Sadly, I couldn't agree more strongly. I've been following the permafrost issue pretty closely over on The Cost of Energy (which is where the links below all point), and the news isn't comforting.

There was a recent study that concluded that there's twice as much carbon in permafrost as previously estimated, a total of about 1.5 trillion tons. (See Permafrost = permafrost * 2)

As I posted just today (Methane checkpoint), the level of methane in the atmosphere continues to rise after having plateaued, approximately, for a few years. It's far too early to claim this is the permafrost bomb going off, but whatever the source I wish that extra methane would stop appearing in the numbers.

Defrosting permafrost (nolongerfrost?) is being cited as one possible explanation for the recent finding that only about half of the PETM warming 55 million years ago can be explained by atmospheric CO2 levels. (See Permafrost’s shadow)

Warning! Speculation follows: I think we're just now figuring out what an enormous influence the permafrost can have on climate. E.g. it grows thick with biomass in warm periods, lowering CO2 and therefore temperature, until it freezes year round.

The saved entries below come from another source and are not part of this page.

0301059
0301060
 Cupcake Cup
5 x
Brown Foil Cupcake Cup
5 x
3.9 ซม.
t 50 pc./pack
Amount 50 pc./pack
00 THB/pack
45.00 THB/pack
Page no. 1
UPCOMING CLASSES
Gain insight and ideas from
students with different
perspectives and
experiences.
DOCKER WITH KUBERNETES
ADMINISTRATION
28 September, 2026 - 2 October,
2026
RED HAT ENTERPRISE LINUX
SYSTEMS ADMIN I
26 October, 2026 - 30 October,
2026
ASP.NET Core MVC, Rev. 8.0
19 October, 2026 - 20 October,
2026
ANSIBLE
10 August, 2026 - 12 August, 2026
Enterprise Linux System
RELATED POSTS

When something else jostle the system (orbital perturbations, whatever), then just a little warming (like our current 0.8C over preindustrial times) is enough to start defrosting it during summers, which quickly leads to a massive feedback and warming.

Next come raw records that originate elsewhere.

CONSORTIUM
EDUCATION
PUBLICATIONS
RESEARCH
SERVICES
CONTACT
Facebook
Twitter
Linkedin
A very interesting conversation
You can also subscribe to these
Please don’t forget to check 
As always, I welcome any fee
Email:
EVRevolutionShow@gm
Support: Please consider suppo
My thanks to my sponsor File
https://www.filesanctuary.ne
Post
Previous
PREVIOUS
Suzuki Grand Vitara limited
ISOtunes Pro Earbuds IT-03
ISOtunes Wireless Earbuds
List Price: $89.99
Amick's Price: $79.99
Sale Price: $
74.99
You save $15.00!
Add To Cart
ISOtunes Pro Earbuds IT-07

If it turns out we've triggered that kind of feedback, something we won't know for at least a few more years, then we're in more trouble than we can imagine.

Your "speculation" is actually pretty well supported by everything I've read on the subject. Peter Ward's "Under a Green Sky" is quite good on these paleoclimate issues.

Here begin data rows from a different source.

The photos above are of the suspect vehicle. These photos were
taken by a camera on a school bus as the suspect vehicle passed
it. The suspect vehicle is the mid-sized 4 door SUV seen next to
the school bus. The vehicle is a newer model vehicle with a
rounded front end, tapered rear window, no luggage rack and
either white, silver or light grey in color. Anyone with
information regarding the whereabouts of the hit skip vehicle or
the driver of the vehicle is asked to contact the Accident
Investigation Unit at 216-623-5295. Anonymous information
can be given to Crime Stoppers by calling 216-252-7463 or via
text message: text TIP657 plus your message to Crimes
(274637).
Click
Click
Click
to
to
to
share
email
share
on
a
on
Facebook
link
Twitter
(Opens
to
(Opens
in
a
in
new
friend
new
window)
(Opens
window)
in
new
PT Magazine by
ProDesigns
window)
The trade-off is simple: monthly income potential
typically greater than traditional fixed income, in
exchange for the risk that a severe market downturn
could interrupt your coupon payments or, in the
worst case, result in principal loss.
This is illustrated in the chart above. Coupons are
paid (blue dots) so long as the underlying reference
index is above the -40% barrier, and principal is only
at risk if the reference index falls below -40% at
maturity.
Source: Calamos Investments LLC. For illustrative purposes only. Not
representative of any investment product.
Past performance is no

Basically it turns out that direct AGW, bad as it's direct consequences are already, turns out to be a minor concern compared to the multiple feedbacks it has/is/will be setting off, multiplying it's effects many times.

Some monitoring stations in the far north are showing some of the most dramatic rises in non-C13 (=non-abiotic) methane, suggesting that tundra melt/clathrate release is now contributing significantly to atmospheric methane.

The significance of methyl clathrates (aka methane hydrates, fire ice, etc) for climate destabilization is not IMO about their banks' total scale so much as their propensity to collapse and release CH4 under minor changes.

This is because the planetary carbon sinks, whose intake has varied annually between about 1.4 and 3.2 GTC, may be swamped (offset) by a miniscule fraction of the global Hydrates stock, particularly given the >22-fold greater warming influence of CH4 than CO2.

For a round number baseline, the sinks' annual removal of 2.0 GTC would mean sequestering about : 2.0 x 11/3 = 7.33 GT CO2,
whose removed warming impact would be replaced by just : 7.33 / '22' = 0.33 GT CH4,
whose actual Carbon content would in turn be a mere :0.33 x 3/4 = 0.248 GTC.

Thus the Hydrates' release in one year of 0.248 GTC in the form of CH4 could definitively overwhelm the planet's carbon sinks, launching the catastrophic 'runaway' greenhouse, whereupon any and all cuts in anthro GHG output would no longer be effective.

Given estimates of 1,500 GTC in permafrost, and another 500 to 3,000 in the seabed Hydrates, 0.248 GTC release per year as CH4 is a tiny fraction to pose such an existential threat.
The Hydrate banks' actual volume is thus largely irrelavent : what matters is their instability at the margins of their most vulnerable areas.

And that includes vulnerability to disturbance by commercial exploitation.

Regards,

Backstop

It's much worse than that, actually. The 22xCO2eq number you cite is for 100 year time frame. But most of the methane remains in the atmosphere for a few years, this number is misleading. I've seen figures over 70 times CO2 for decade periods, and over 100 times for seven year periods (the point at which fifty percent of the methane remains in the atmosphere, as I recall).

So pick your figure. It's not going to take a huge portion of the clathrates to be disturbed or melted to overwhelm sinks. keep in mind that much of the clathrate that has been studied in the Arctic Ocean is in a state where a very small increase in temperature will turn it to gas, and much is in quite shallow waters only a few meters deep along the continental shelf.

Poking around in this stuff to get a short term profit/energy boost strikes me as colossal and suicidal idiocy, even by modern industrial capitalism's very low standards of idiocy.